Statute of Autonomy of Catalonia of 1979

The Statute of Autonomy of Catalonia (Catalan: Estatut d'Autonomia de Catalunya; also Statute of Sau, Estatut de Sau, after the location where the statute was first made) is a constitutional law defining the region of Catalonia as an autonomous community within the Kingdom of Spain. It was promulgated on 18 September 1979. It is one of seventeen such statutes granted, in various forms and capabilities, to the different autonomous communities of Spain since the Spanish transition to democracy of the 1970s. On 18 June 2006 a referendum altering the statute to expand the authority of the Catalan government was approved; it became effective on 9 August 2006.

Catalonia first obtained a Statute of Autonomy in 1932, during the Second Spanish Republic. This law was abolished by General Francisco Franco after the Spanish Civil War, largely because Catalonia had been a region opposed to the Nationalist forces, and during his rule Catalan culture, language, and self-rule were harshly suppressed.

Torcuato Fernández-Miranda

Torcuato Fernández-Miranda y Hevia, 1st Duke of Fernández-Miranda, GE, KOGF (10 November 1915 – 19 June 1980) was a Spanish lawyer and politician who played important roles in both the Spanish State of Francisco Franco and in the Spanish transition to democracy.

Fernández Miranda was born in Gijón, Asturias, on Spain's north coast, in 1915. He died of a heart attack in 1980 while traveling to London.
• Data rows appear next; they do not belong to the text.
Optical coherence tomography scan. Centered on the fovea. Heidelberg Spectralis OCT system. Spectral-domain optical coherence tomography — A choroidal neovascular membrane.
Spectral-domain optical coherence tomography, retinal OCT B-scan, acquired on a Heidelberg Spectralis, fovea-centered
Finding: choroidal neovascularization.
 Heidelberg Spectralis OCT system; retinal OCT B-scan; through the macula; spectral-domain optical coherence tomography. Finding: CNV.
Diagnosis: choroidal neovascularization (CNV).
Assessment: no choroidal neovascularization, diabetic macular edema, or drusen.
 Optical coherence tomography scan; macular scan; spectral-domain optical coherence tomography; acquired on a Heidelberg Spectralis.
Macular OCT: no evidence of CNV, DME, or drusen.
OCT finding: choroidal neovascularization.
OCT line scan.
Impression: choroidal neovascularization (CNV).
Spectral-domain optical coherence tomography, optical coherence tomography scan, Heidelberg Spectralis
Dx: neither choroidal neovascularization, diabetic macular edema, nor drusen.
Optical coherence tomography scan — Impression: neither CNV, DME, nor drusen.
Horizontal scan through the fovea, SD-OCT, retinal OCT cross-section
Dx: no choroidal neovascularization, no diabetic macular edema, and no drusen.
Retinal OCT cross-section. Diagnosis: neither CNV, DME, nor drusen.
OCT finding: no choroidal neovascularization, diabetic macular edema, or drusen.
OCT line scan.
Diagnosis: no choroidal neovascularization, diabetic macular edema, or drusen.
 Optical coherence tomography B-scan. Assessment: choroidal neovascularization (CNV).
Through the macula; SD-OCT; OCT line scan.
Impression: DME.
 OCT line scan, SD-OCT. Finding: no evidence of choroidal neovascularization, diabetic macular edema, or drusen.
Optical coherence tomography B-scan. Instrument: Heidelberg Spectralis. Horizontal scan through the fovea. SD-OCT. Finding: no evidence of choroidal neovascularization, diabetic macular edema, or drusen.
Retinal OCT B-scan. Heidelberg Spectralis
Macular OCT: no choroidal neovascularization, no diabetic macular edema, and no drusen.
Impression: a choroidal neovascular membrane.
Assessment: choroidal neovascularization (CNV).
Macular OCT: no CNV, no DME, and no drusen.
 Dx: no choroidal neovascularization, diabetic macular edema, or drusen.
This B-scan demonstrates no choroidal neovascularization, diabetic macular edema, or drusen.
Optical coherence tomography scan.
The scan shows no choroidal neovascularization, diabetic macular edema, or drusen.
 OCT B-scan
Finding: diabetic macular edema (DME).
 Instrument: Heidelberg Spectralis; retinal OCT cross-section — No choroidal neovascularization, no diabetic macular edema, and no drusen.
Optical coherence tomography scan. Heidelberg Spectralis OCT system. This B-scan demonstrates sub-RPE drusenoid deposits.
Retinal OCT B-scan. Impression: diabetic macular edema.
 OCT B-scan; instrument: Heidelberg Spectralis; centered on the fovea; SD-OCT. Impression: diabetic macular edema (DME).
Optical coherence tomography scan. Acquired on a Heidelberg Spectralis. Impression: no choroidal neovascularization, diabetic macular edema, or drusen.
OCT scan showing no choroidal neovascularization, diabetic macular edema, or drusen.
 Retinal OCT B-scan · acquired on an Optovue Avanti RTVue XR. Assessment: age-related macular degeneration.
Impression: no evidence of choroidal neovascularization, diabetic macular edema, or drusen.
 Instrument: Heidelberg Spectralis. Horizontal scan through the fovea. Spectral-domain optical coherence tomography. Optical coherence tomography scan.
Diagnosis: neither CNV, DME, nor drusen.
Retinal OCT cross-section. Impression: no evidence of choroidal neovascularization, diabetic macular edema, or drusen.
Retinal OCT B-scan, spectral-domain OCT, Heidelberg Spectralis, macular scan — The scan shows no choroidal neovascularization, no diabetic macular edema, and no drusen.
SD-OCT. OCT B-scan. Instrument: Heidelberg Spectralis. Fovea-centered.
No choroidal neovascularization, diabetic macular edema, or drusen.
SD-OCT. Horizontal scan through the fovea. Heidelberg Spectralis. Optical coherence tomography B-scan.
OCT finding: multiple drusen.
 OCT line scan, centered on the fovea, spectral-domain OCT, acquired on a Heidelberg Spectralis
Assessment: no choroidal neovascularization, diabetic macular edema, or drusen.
Vicente Enrique y Tarancón

Vicente Enrique y Tarancón (14 May 1907 – 28 November 1994), known in his country as Cardenal Tarancón or Tarancón, was a Spanish Cardinal of the Roman Catholic Church who served as Archbishop of Madrid from 1971 to 1983, and as president of the Spanish Episcopal Conference from 1971 to 1981, during the difficult years of the Spanish transition to democracy. He was elevated to the cardinalate in 1969.